* [Gösterilen Metin]
┄┄┄┄┄┄┄┄┄┄
Bu şehrin tarihi yok, geleceği var! SHENZHEN (1)

  2018-11-28 16:17:53  cri

Emre DEMİR

Shenzhen'de bir reklam panosunda yazıyor: Bir kez geldiysen Shenzhenli sayılırsın! (Yilai Shenzhen jiushi Shenzhenren.)

Beijingli, Xianlı veya Shanghailı olmak için bu şehirlerde birkaç kuşak kök salmak, bu şehirlerin şivesini konuşmak gerekebilir. Ancak 40 yıl önce kendi halinde bir balıkçı kasabası olan, ilk nazım planı 1982'de çıkarılan Shenzhen'de durum farklı; burası bir proje, sosyal ve ekonomik deneylerin yapıldığı bir laboratuvar.
┄┄┄┄┄┄┄┄┄┄
* [Veri Alıntısı]
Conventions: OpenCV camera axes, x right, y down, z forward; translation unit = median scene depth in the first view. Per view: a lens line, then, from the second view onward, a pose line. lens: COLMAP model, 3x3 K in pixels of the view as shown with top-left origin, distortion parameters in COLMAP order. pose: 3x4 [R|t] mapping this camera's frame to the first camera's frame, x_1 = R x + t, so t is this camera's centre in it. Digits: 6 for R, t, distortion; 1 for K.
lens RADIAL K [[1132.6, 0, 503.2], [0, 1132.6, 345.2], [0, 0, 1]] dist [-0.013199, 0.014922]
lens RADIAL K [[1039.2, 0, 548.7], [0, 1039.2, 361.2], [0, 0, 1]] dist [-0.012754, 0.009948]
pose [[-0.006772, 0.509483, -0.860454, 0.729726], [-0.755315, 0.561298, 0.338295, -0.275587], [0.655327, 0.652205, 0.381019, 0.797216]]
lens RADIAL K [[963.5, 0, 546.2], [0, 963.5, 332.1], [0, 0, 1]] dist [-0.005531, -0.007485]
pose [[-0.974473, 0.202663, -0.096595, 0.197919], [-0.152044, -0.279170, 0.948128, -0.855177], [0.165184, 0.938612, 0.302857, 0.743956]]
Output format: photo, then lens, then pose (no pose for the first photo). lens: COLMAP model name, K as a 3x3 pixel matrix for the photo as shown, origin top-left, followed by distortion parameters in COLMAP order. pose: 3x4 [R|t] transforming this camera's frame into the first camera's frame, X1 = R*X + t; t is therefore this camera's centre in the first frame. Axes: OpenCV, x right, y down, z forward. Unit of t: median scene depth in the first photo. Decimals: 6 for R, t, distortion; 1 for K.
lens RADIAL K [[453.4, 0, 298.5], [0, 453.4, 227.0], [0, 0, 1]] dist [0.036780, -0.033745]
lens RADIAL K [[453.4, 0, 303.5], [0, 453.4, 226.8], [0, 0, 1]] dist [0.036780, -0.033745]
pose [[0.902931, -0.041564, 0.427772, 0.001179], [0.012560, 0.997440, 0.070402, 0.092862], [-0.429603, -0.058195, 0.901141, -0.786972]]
┄┄┄┄┄┄┄┄┄┄
* [Yapılacak İş]
Shenzhen yazısına göre şehrin ilk nazım planının hangi yıl çıkarıldığını belirtin.

* [Alıştırma Sonucu]
Shenzhen'in ilk nazım planı 1982'de çıkarılmıştır.